Twentieth century government and twenty-first century entrepreneurship do not mix well. That was the top line consensus at a CES panel discussion this afternoon. Moderated by Julie Samuels from Engine, a tech policy advocacy group, it included two company reps – Laurent Crenshaw from Yelp and Marco Zappacosta from Thumbtack – and Arun Sundararajan, a business professor at New York University.
“Taxes are not the issue, small businesses care much more about regulation”, Zappacosta said. As businesses expand, so does the regulatory burden. “This is a big fear that causes businesses not to grow as much as they should”.
The problem is that the assumptions that drove the development of labor laws in the twentieth century no longer apply. The model then was that most people had a career job with a company, that provided a basic social safety net, such as disability, retirement and medical benefits. But now, “that will not necessarily be the best model for organising economic activity”, Sundararajan said.
“Atomisation of work is coming into tension with our regulatory state that assumes a lump of work”, said Zappacosta. “The path we see forward is to refashion our safety net so that it can be managed through individuals”.

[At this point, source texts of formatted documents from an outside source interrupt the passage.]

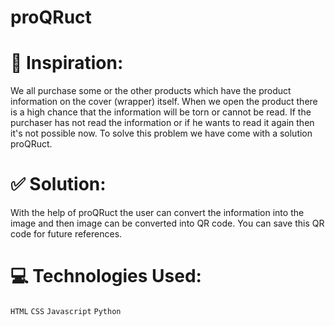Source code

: # proQRuct

# 🚀 Inspiration: 
We all purchase some or the other products which have the product information on the cover (wrapper) itself. When we open the product there is a high chance that the information will be torn or cannot be read. If the purchaser has not read the information or if he wants to read it again then it's not possible now. To solve this problem we have come with a solution proQRuct.

# ✅ Solution:
With the help of proQRuct the user can convert the information into the image and then image can be converted into QR code. You can save this QR code for future references.

# 💻 Technologies Used:
`HTML` `CSS` `Javascript` `Python`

There was little optimism that government regulations or regulators will adapt by themselves. But online communities can be self regulating. “Platforms like Yelp and others that basically create a feedback loop between the user and the business owner create a scenario that lets the business itself function ahead of the regulations”, Crenshaw said.
Those online communities can also apply political pressure. “We’re going to see a wide variety of new collectives that are giving consumers a new seat at the table”, said Sundararajan. “They’ll sit at the table in the same way that labor unions did in the past”.
“We’re having these fundamental questions in America about what is the nature of work and what is the social safety net and who is going to provide it”, said Samuels as she wrapped the panel up.